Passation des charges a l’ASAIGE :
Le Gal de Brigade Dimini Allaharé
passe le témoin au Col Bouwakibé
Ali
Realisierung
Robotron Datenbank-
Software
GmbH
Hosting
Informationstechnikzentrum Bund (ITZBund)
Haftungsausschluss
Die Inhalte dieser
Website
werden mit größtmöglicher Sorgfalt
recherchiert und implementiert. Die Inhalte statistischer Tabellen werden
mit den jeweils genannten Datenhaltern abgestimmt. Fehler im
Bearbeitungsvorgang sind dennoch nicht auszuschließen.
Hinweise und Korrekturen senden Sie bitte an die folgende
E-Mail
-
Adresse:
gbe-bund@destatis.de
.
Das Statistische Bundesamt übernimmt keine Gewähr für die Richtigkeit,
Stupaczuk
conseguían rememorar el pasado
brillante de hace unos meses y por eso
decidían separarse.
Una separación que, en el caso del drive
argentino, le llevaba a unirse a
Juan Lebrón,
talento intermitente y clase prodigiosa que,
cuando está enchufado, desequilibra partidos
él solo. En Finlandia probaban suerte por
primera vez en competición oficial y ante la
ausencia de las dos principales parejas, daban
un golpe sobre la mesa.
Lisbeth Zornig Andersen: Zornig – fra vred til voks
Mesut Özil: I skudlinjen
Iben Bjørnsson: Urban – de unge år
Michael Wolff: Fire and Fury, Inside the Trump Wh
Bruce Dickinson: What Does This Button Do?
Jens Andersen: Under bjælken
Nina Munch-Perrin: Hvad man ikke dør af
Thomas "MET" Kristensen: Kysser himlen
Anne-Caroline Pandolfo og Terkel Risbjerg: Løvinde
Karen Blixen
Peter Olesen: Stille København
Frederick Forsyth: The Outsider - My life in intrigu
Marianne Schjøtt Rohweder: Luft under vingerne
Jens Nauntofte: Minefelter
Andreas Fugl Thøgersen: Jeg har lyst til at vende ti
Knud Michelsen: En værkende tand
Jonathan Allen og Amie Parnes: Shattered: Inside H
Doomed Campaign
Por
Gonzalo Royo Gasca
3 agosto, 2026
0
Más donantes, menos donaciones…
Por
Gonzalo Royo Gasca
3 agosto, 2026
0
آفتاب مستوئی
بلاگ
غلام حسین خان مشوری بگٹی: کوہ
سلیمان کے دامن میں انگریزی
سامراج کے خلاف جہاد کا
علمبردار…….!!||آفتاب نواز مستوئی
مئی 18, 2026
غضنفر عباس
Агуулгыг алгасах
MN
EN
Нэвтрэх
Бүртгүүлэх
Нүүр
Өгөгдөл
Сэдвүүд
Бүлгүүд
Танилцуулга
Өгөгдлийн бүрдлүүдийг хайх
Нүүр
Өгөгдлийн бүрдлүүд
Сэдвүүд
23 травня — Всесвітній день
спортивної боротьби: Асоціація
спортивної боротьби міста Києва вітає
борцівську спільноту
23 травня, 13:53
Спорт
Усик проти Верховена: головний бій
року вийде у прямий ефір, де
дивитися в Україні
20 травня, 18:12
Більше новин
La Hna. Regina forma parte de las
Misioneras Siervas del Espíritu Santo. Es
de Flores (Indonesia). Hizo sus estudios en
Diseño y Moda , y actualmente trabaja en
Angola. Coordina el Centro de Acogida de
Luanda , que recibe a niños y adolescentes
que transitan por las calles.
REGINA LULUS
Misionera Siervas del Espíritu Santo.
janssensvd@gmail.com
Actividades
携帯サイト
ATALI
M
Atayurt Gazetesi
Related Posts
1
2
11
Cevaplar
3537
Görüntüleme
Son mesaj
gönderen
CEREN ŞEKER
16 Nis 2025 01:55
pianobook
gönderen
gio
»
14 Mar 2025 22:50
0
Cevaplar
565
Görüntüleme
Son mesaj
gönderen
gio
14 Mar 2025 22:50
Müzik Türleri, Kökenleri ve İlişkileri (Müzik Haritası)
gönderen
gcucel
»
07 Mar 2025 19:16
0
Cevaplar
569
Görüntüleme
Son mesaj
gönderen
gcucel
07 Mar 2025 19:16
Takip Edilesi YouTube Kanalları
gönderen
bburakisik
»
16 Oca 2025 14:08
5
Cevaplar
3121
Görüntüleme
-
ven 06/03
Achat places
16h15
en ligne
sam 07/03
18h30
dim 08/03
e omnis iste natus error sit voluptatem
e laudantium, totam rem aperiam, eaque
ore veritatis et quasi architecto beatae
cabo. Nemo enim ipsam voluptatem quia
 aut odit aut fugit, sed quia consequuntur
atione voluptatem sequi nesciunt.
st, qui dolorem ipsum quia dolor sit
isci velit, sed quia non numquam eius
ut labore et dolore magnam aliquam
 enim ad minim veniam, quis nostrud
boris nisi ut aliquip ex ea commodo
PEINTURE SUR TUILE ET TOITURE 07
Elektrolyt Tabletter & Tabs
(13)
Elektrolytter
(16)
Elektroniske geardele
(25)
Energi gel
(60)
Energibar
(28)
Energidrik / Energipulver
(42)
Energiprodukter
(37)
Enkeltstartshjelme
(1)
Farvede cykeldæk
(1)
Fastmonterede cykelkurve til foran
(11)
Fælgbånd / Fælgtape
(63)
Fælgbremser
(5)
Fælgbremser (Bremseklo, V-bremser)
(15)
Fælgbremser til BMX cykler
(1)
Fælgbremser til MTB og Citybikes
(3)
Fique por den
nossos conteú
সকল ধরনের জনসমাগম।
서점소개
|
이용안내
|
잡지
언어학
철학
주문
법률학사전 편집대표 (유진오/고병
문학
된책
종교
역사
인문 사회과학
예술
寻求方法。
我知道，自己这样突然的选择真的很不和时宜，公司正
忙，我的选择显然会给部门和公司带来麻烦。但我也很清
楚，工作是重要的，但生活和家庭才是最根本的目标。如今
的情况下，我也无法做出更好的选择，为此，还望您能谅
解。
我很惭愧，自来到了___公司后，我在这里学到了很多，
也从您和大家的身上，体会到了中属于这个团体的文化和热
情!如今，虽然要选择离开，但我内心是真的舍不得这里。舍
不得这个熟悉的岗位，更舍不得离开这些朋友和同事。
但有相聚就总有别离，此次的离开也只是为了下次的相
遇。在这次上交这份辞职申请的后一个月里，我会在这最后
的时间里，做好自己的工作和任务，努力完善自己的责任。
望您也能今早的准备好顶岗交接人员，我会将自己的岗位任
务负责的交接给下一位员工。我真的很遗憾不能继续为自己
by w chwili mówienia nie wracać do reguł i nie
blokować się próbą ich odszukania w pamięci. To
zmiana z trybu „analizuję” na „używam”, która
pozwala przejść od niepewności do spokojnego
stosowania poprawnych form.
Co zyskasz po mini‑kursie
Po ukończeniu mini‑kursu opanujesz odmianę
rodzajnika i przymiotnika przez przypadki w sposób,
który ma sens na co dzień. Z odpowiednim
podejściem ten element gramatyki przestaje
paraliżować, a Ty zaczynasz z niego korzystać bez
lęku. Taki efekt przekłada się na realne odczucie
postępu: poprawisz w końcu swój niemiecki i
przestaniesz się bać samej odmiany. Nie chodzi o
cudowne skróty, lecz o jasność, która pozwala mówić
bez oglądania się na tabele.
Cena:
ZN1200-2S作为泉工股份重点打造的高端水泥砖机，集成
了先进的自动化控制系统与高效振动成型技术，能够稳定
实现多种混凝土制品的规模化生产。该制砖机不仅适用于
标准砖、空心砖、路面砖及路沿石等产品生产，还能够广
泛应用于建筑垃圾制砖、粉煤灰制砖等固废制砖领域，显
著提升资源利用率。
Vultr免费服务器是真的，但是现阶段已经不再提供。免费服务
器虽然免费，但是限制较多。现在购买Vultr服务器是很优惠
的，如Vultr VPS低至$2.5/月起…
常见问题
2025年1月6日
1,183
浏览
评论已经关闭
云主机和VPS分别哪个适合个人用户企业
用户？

= YOUR OBJECTIVE =
If a line in the listing contains the string "Fælgbremser", copy it.

= ANSWER =
Fælgbremser
Fælgbremser (Bremseklo, V-bremser)
Fælgbremser til BMX cykler
Fælgbremser til MTB og Citybikes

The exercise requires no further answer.